25 Ekim 2010 21:00 / 1981 kez okundu!

 


Yazımın zamanı geçti mi diye düşünüyorum, ancak gelen haberlerle birlikte konunun güncelliğinin kaybolmasının mümkün olmadığını farkettim…Bugün yürüyüş yaparken, 18 Ekim´de Diyarbakır Adliye Sarayı´nda (adliyeye de neden saray denir onu da kavramıyorum ya) herkesi bunaltan havanın ne olduğunu düşünüyordum, bu, adliyenin ya da Türkiye´deki adliyelerin tavanlarının basık olmasından, tavanın her an üzerimize çökebileceği düşüncesinin getirdiği bir sıkıntı degildi…

Bu sıkıntının nedeni, yüzlerce polisin her tarafı ve orada bulunan herkesi kontrol altında tutmaya çalışması, davanın görüleceği devasa salonun içinde her birimizin kaybolacak gibi olması mıydı veya her yirmi dakika da bir salonun içinde sanık sandalyesinde oturanlarla, avukatlar ve izleyiciler arasında duran jandarma erlerinin komutanları ile birlikte salona gelmeleri mi, ya da yine belirli aralıklarla jetlerin şehrin üzerinde dolaşması mı, yoksa davayı izlemek için Türkiye dışından gelen konukların salona girebilmeleri için tutuklu yakınlarının içeri girmekten feragat etmelerinin bize verdiği eziklik miydi, sokakta veya adliye koridorlarında bizlerle kürtçe konuşarak, evlerine davet eden konuksever insanlara ,yıllarca birarada yaşamış olup da ama ben kürtçe bilmiyorum, demenin getirdiği eksiklik mi?

Hangi sıfatla olursa olsun davayı izlemek için gelen herkesin sırtında bugüne kadar Kürt halkının demokratik haklarının hayata gecmemesinden, gecirilmemesinden duyulan utanç vardı…Sıkıntının nedeni buydu…

18 Ekim 2010 da Diyarbakır´da başlayan KCK duruşmasına Berlin Eyalet Parlamentosu Sol parti milletvekili olarak Almanya Sol Parti Federal Yönetim Kurulu´nu temsilen katıldım.

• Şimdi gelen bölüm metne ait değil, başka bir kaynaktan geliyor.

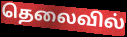
தெலைவில்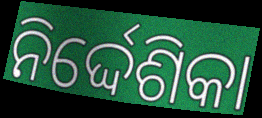
ନିର୍ଦ୍ଦେଶିକାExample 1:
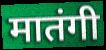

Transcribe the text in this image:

मातंगी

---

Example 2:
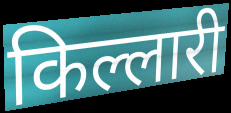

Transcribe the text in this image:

किल्लारी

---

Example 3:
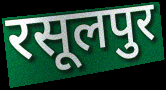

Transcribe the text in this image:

रसूलपुर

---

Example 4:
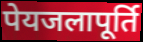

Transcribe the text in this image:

पेयजलापूर्ति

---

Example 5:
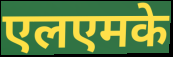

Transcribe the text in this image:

एलएमके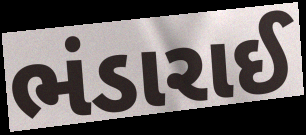
ભંડારાઈ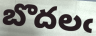
బొదలఁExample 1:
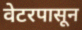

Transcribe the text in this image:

वेटरपासून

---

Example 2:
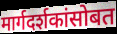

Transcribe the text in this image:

मार्गदर्शकांसोबत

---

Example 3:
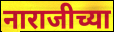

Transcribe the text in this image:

नाराजीच्या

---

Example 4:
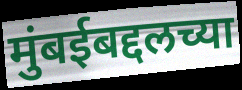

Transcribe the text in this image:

मुंबईबद्दलच्या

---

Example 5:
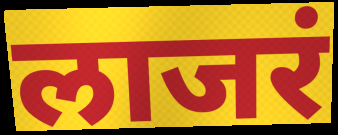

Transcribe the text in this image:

लाजरं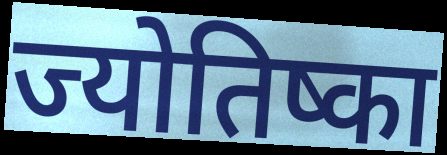
ज्योतिष्काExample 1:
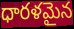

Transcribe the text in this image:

ధారళమైన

Diyarbakır´a ilk gidişimdi, uçağımız Diyarbakır havaalanına inerken, herhalde bir yanlışlık yapılıyor demekten kendimi alamadım, aşağıda bir iki sivil bina ve bir sürü de askeri hangar görünüyordu…

Ancak yanılmışım, Diyarbakır havaalanı askeri havaalanının bitişiğinde, geceleri de mavi komanda giysileri ile askerler duruyor havaalanında…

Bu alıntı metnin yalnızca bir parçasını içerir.